* start PASSAGE SHOWN *
Jan. 7, 2005 — Two recent but unrelated large jury awards for libel were handed down against newspapers in Massachusetts and Minnesota, raising the fear that smaller newspapers may be intimidated into avoiding reporting on matters of public importance. A federal jury in Boston awarded a former Maryland prosecutor $950,000 over a newspaper’s reporting allegations of child abuse, and a Chaska, Minn., jury awarded a county commissioner $625,000 for an editorial containing incorrect facts. Both cases are being appealed.

In January 2003, The Boston Phoenix published an article titled “Children at Risk” by Kristen Lombardi on problems in the family court system. The article included allegations that then-Baltimore County, Md., prosecutor Marc Mandel, who was involved in a bitter divorce and custody dispute, had sexually abused his children. Mandel sued for libel in April in U.S. District Court in Boston.

Judge Edward F. Harrington ruled that Mandel was not a public official for purposes of the lawsuit, and therefore did not need to prove actual malice — that the paper knew or had reason to believe the statements were false, the burden normally required for public officials to overcome when they sue for libel.
* end PASSAGE SHOWN *
* start STORED DATA *
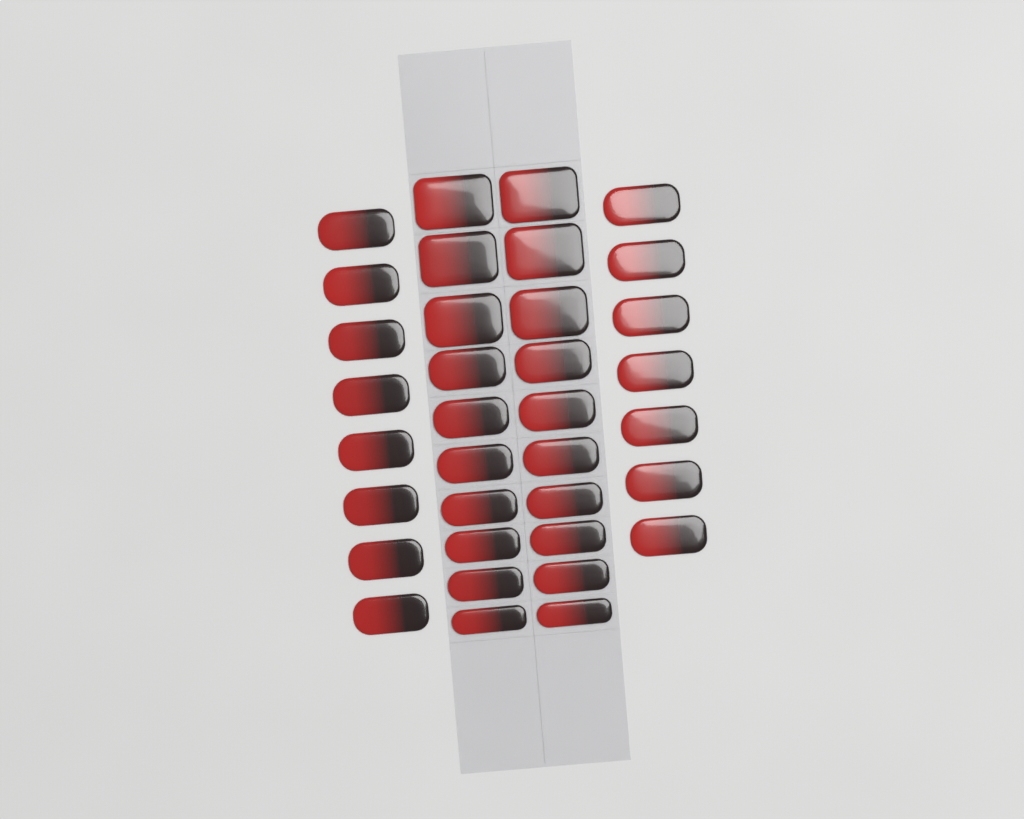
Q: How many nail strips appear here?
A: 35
* end STORED DATA *
* start STORED DATA *
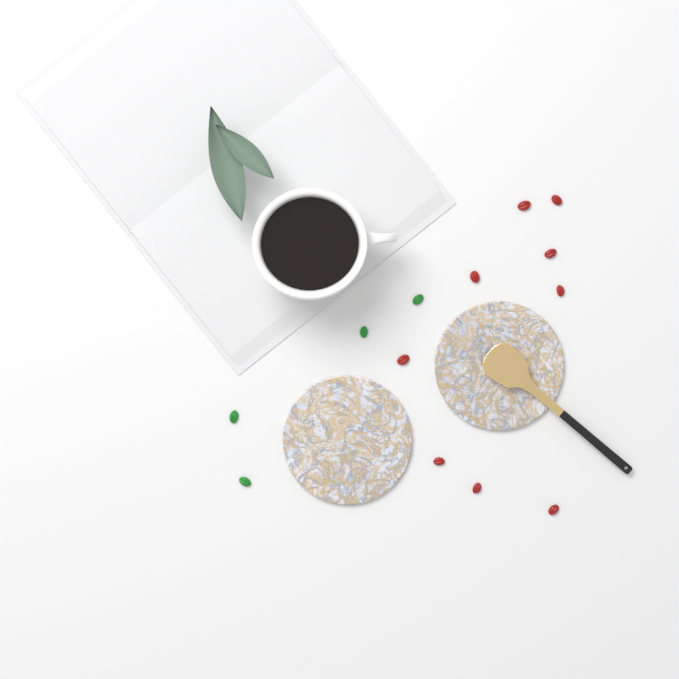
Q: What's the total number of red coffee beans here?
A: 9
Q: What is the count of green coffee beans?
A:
* end STORED DATA *
REQUIRED ACTIONS:
A. Return the part of the libel-verdicts article that opens with the words containing "Jan. 7, 2005" and closes with "are being appealed.".
B. Do these statements agree with the libel-verdicts article? Answer yes or no for each, quoting the deciding words. (i) A jury in Chaska, Minn., awarded a county commissioner $625,000 over an editorial. (ii) The Boston Phoenix published "Children at Risk" in April 2003. (iii) Judge Edward F. Harrington ruled that Mandel was a public official for purposes of the lawsuit.

EXERCISE SOLUTIONS:
A.
Jan. 7, 2005 — Two recent but unrelated large jury awards for libel were handed down against newspapers in Massachusetts and Minnesota, raising the fear that smaller newspapers may be intimidated into avoiding reporting on matters of public importance. A federal jury in Boston awarded a former Maryland prosecutor $950,000 over a newspaper’s reporting allegations of child abuse, and a Chaska, Minn., jury awarded a county commissioner $625,000 for an editorial containing incorrect facts. Both cases are being appealed.

B.
(i) Yes: "a Chaska, Minn., jury awarded a county commissioner $625,000 for an editorial containing incorrect facts"
(ii) No: "In January 2003, The Boston Phoenix published an article titled “Children at Risk”"
(iii) No: "ruled that Mandel was not a public official for purposes of the lawsuit"